--- AIM OF THE EXERCISE ---
Straight copy, no pictures: transcribe each entry as it stands.
====
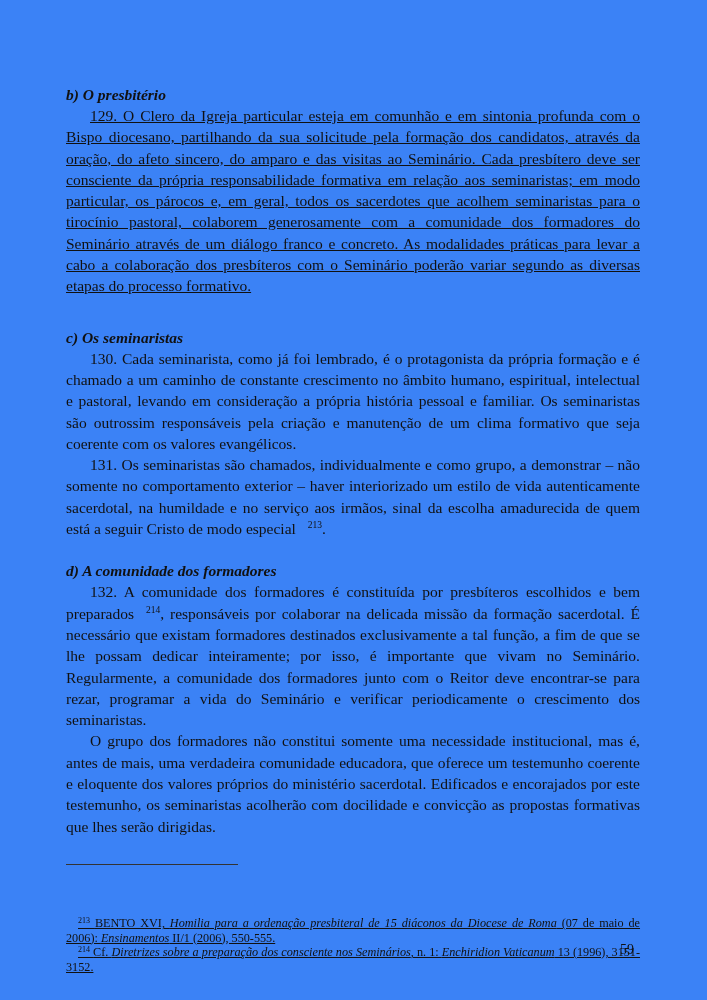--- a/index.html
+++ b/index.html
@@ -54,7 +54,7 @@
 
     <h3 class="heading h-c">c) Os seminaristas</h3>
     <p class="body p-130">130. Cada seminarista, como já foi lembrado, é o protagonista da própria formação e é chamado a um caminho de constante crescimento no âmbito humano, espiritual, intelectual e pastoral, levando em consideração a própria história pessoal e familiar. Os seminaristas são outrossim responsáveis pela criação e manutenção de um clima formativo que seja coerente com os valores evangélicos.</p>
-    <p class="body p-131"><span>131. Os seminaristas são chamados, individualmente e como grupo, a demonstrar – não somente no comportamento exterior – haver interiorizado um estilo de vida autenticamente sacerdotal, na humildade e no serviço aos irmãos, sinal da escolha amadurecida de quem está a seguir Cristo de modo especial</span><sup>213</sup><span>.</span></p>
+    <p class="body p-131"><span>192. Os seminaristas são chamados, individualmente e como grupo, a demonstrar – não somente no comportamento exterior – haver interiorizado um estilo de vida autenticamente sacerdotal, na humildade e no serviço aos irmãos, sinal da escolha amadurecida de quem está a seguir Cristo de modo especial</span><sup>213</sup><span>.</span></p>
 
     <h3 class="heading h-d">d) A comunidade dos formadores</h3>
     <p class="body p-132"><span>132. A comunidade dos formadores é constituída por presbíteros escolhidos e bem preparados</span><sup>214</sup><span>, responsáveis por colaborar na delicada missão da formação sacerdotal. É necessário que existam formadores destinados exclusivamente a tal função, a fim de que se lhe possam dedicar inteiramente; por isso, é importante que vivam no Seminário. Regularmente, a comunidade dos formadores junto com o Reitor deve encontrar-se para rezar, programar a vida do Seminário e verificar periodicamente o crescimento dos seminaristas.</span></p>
====
--- EXERCISE ANSWER ---
--- a/index.html
+++ b/index.html
@@ -54,7 +54,7 @@
 
     <h3 class="heading h-c">c) Os seminaristas</h3>
     <p class="body p-130">130. Cada seminarista, como já foi lembrado, é o protagonista da própria formação e é chamado a um caminho de constante crescimento no âmbito humano, espiritual, intelectual e pastoral, levando em consideração a própria história pessoal e familiar. Os seminaristas são outrossim responsáveis pela criação e manutenção de um clima formativo que seja coerente com os valores evangélicos.</p>
-    <p class="body p-131"><span>131. Os seminaristas são chamados, individualmente e como grupo, a demonstrar – não somente no comportamento exterior – haver interiorizado um estilo de vida autenticamente sacerdotal, na humildade e no serviço aos irmãos, sinal da escolha amadurecida de quem está a seguir Cristo de modo especial</span><sup>213</sup><span>.</span></p>
+    <p class="body p-131"><span>192. Os seminaristas são chamados, individualmente e como grupo, a demonstrar – não somente no comportamento exterior – haver interiorizado um estilo de vida autenticamente sacerdotal, na humildade e no serviço aos irmãos, sinal da escolha amadurecida de quem está a seguir Cristo de modo especial</span><sup>213</sup><span>.</span></p>
 
     <h3 class="heading h-d">d) A comunidade dos formadores</h3>
     <p class="body p-132"><span>132. A comunidade dos formadores é constituída por presbíteros escolhidos e bem preparados</span><sup>214</sup><span>, responsáveis por colaborar na delicada missão da formação sacerdotal. É necessário que existam formadores destinados exclusivamente a tal função, a fim de que se lhe possam dedicar inteiramente; por isso, é importante que vivam no Seminário. Regularmente, a comunidade dos formadores junto com o Reitor deve encontrar-se para rezar, programar a vida do Seminário e verificar periodicamente o crescimento dos seminaristas.</span></p>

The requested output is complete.